Some people turn to alternative treatments to ease symptoms. These aren't used in place of medical treatments but in addition to them.

They can include:

  • Herbal remedies like licorice, chamomile, and marshmallow
  • Relaxation practices like progressive muscle relaxation or guided imagery
  • Acupuncture

Make sure you talk with your doctor before you start any alternative treatments.

During recovery care

Once your doctor has figured out what's causing the esophagitis, you'll probably start to feel better within a few days of starting treatment. It may be weeks before your esophagus heals completely. Your doctor can prescribe pain medication if you need it.

While you're healing, you can help yourself feel better by avoiding spicy or acidic foods, drinking plenty or water, and chewing your food very well or trying a soft diet.

To avoid getting esophagitis, or to keep it from coming back, try these tips:

  • Avoid foods that are spicy, fatty, hard, or acidic, and keep caffeine, chocolate, and mint-flavored foods to a minimum.
  • Try not to eat right before bedtime.
  • Take small bites and chew food thoroughly.
  • Avoid alcohol and tobacco.
  • When you take medication, take it with plenty of water.
  • Don't take medicine lying down or right before you go to sleep.
  • Ask your doctor if losing weight would help your symptoms.
  • Avoid bending or stooping down right after you eat.
  • Raise one end of your bed by 6-8 inches to elevate your head. You can put blocks under your bed or put a wedge between your box springs and mattress. Simply using more pillows won't work.

It's very important that you follow your doctor's treatment plan for your esophagitis. If you do, you should get relief.

If esophagitis goes untreated, it can lead to:

  • An ulcer, or break, in the tissue that lines your esophagus.
  • Scarring of your esophagus. Your doctor might call this "stricture." It can make swallowing very difficult.
  • Something doctors call "esophageal perforation." That's a tear of the tissue that lines your esophagus, creating a hole. It can come from gagging when food gets stuck there or when you have an upper endoscopy. This can also make swallowing difficult and make it hard to breathe.

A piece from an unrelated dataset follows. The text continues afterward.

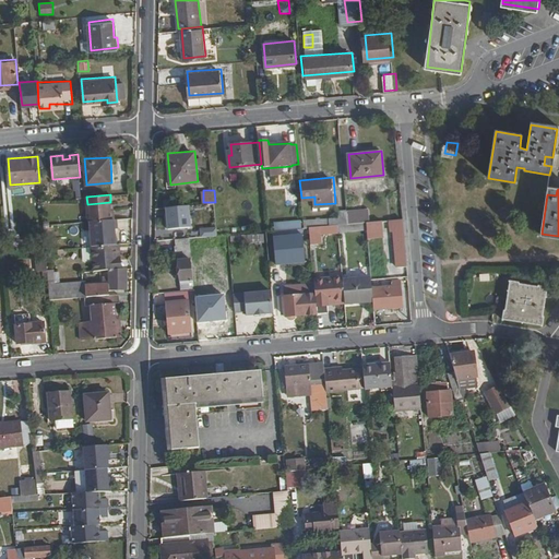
[(116,217),(115,210),(110,210),(110,202),(87,204),(88,221),(90,221),(116,217)]
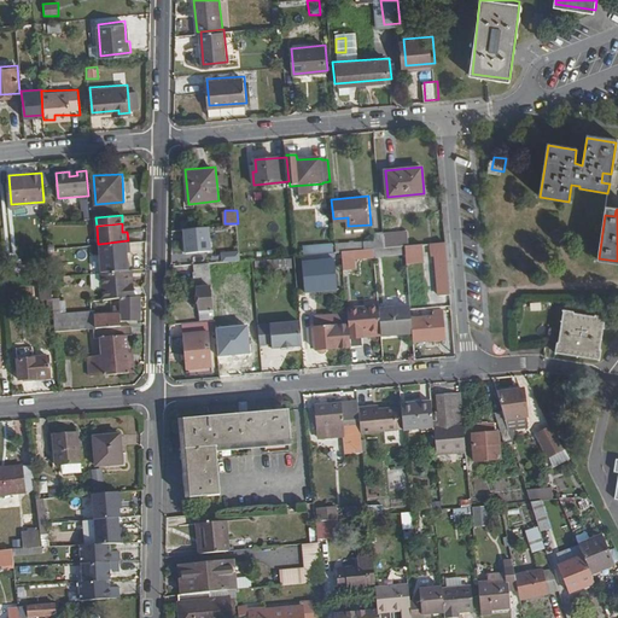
[(185,257),(211,252),(207,227),(180,232),(185,257)]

You may get a condition known as Barrett's esophagus. This is also called "intestinal metaplasia." When it happens, the lining of your esophagus changes to be more like the lining of your intestines. Barrett's esophagus can lead to esophageal cancer.

The signs of esophagitis are similar to those of a lot of other conditions. See your doctor if:

  • Your symptoms last more than a few days.
  • Over-the-counter antacids don't help.
  • It's hard for you to eat or you're losing weight.
  • You also have a headache, fever, or muscle aches.

Get help right away if:

  • Pain in your chest lasts more than a few minutes.
  • You have a history of heart disease and your chest hurts.
  • You think you have food stuck in your esophagus.
  • Your mouth or throat hurts when you eat.
  • Your chest hurts and you're short of breath right after you eat.
  • You throw up large amounts of food or you have trouble breathing after you throw up.
  • Your vomit is yellow or green, contains blood, or looks like coffee grounds.